At Walpole, our aim is for the UK to become the leader in sustainable luxury. It is an ambitious vision and we will support our community of 270 member businesses by helping them share the benefit of their passion, knowledge and expertise with each other, and by galvanizing and facilitating collective action. We have developed our Sustainability Manifesto and strategy which defines the issues that matter most to our sector and stakeholders – circular economy innovation, environmental stewardship, supply chain excellence and workplace equality – and our 12 aspirations are designed to establish a pathway for future sustainability success. Importantly, they help member businesses fulfil the 2030 UN Sustainable Development Goals, becoming part of the broader, global push for a fairer, more sustainable world.

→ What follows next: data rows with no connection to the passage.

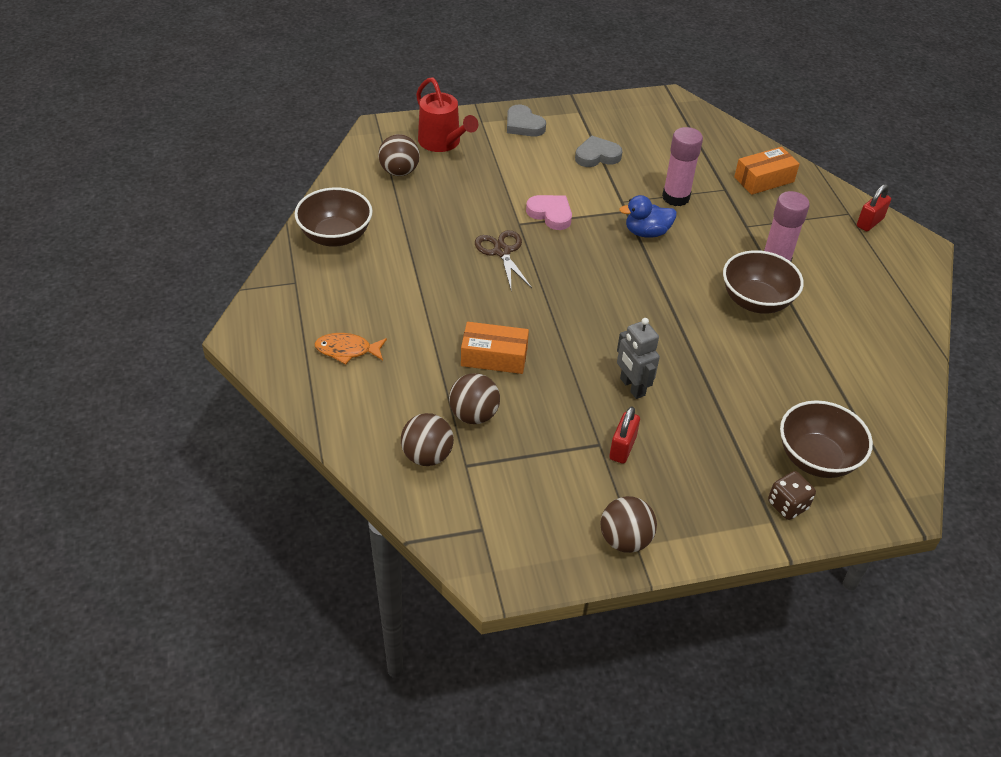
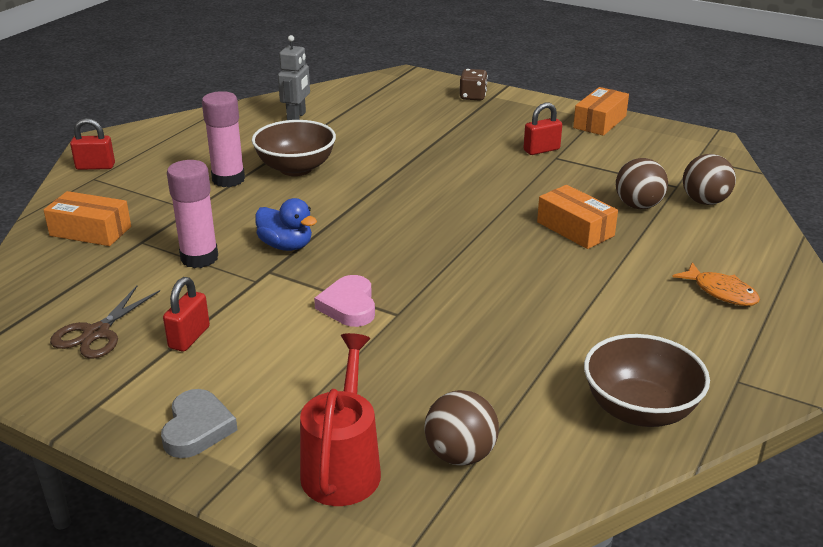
camera: 135 degrees left, 15 degrees down
brown scissors [475,230,532,289] -> brown scissors moved to [50,286,160,359]
grey heart [575,136,622,167] -> red padlock [163,277,210,352]
brown ball [600,496,657,553] -> orange box [573,87,629,136]
grey robot [617,318,660,399] -> grey robot moved to [278,35,310,120]
brown bowl [780,400,873,478] -> none

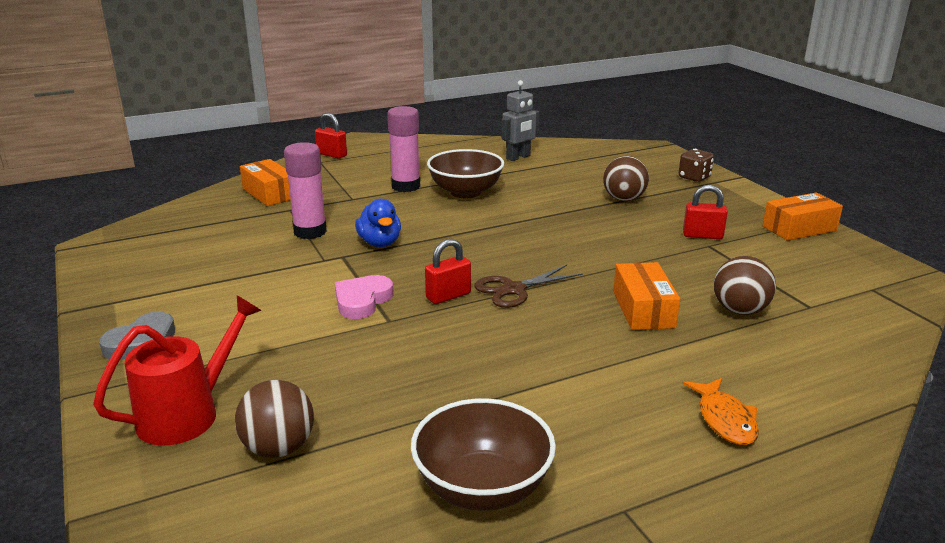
camera: 35 degrees right, 5 degrees down
brown scissors [50,286,160,359] -> brown scissors moved to [474,265,583,308]
red padlock [163,277,210,352] -> red padlock moved to [425,239,471,304]
brown ball [683,154,736,205] -> brown ball moved to [603,156,649,201]

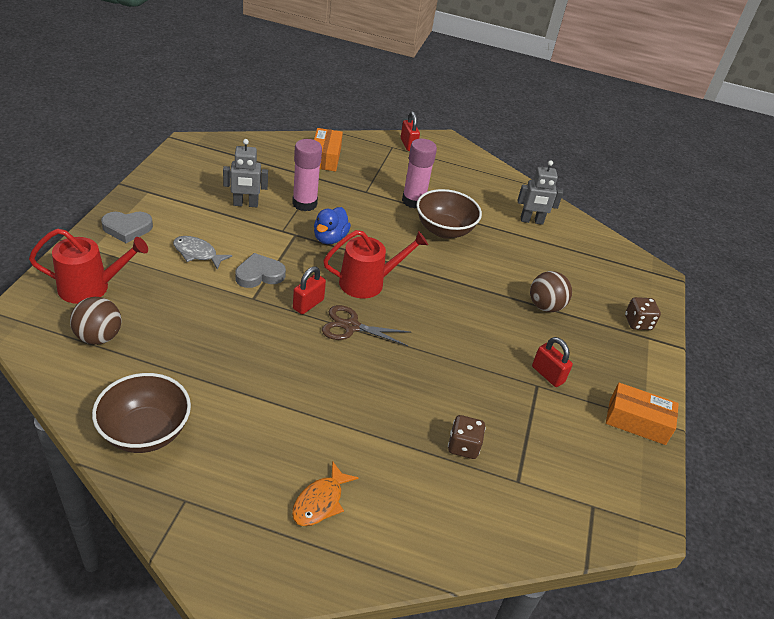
camera: 35 degrees right, 15 degrees up
pink heart [335,275,393,319] -> grey heart [235,253,286,288]
red padlock [425,239,471,304] -> red padlock turned 60 degrees counterclockwise [293,266,326,314]
orange box [613,262,680,330] -> none
brown ball [714,256,776,315] -> brown dice [448,415,486,459]
none -> grey fish [173,236,232,270]
none -> grey robot [223,139,268,207]
none -> red watering can [323,230,428,299]

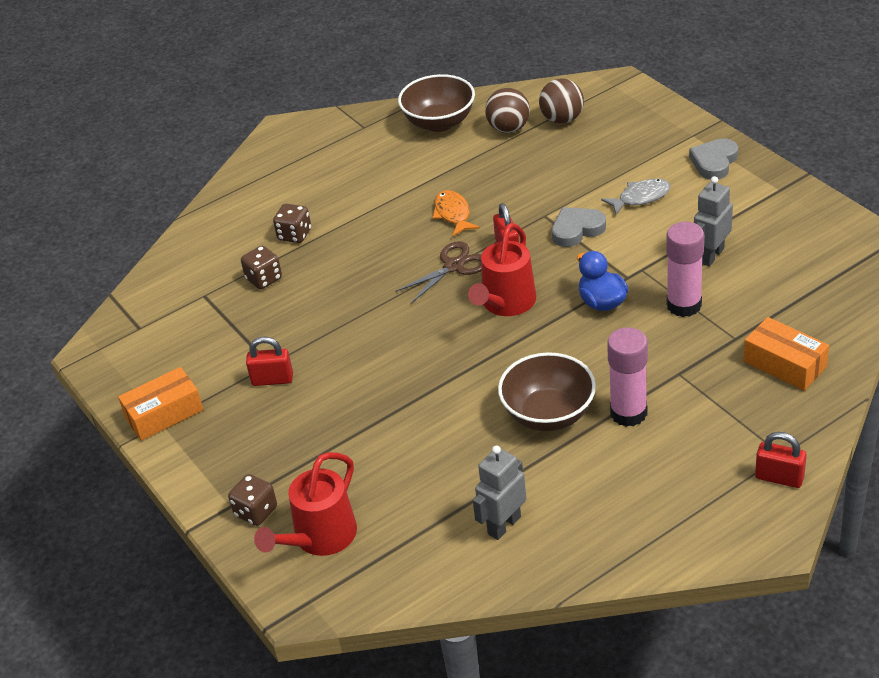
camera: 140 degrees right, 0 degrees up
red watering can [29,229,148,304] -> red watering can moved to [254,452,357,556]
grey heart [235,253,286,288] -> grey heart turned 135 degrees counterclockwise [552,207,606,247]
orange fish [292,461,358,526] -> orange fish moved to [432,190,480,236]
brown ball [530,271,572,312] -> brown ball moved to [485,88,530,133]
none -> brown dice [273,204,311,243]

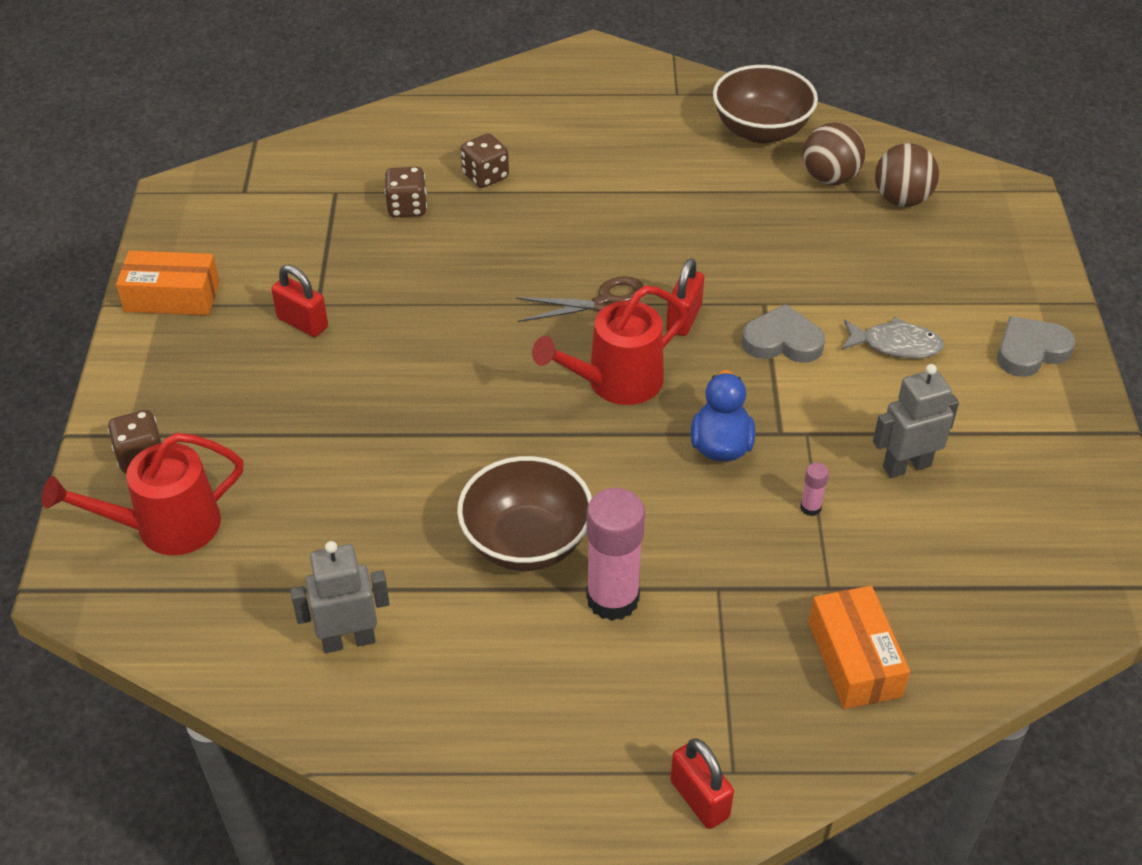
camera: 30 degrees right, 5 degrees up
orange fish [432,190,480,236] -> none
pink glue stick [666,222,704,317] -> pink glue stick [800,462,829,516], size x0.42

With a prestigious heritage extending back many centuries the UK luxury sector has both the opportunity and responsibility to carve a name for itself as a sustainability leader and in my view you’re not a luxury brand if you’re not a sustainable brand. It’s been really encouraging to see how much brands have been doing to communicate their commitment to sustainability to their customers – Mulberry’s ‘Made to Last Manifesto’ is a great example. New brands which are all about sustainability, like The Restory (an on-demand service providing modern after-care and repairs for luxury fashion) or My Wardrobe-HQ (the UK’s first fashion rental marketplace), have been able to flourish too.
What can we expect from Walpole in 2022 as the global economy gets back on its feet?
The focus has to be on recovery. According to Bain, the global luxury sector is forecast to return to 2019 revenues by the end of 2022 or early 2023 (slightly later for hospitality) and whilst the past year has been difficult for luxury brands and retailers worldwide, the virtual freeze on international tourism has presented a particular challenge for British luxury. Tourist spending accounts for an average of one-third of British luxury brands revenue and tourist-shoppers from China, the Middle East and the United States are hugely important in terms of their spending. Conversely, one the biggest opportunities is the export-oriented nature of UK luxury and now that Britain has left the EU there will be benefits that can be reaped through new trade deals including the historic economic partnership agreement with Japan which goes beyond the previous EU agreement and marked the UK’s first major trade deal as an independent trading nation and highlighted the strength of trade ties between the UK and Japan. The interplay between these two crucial aspects of the British luxury business model will guide Walpole’s work with members along with creating interesting and elegant moments to bring brands together as a community to learn, share and collaborate which feels more important than ever.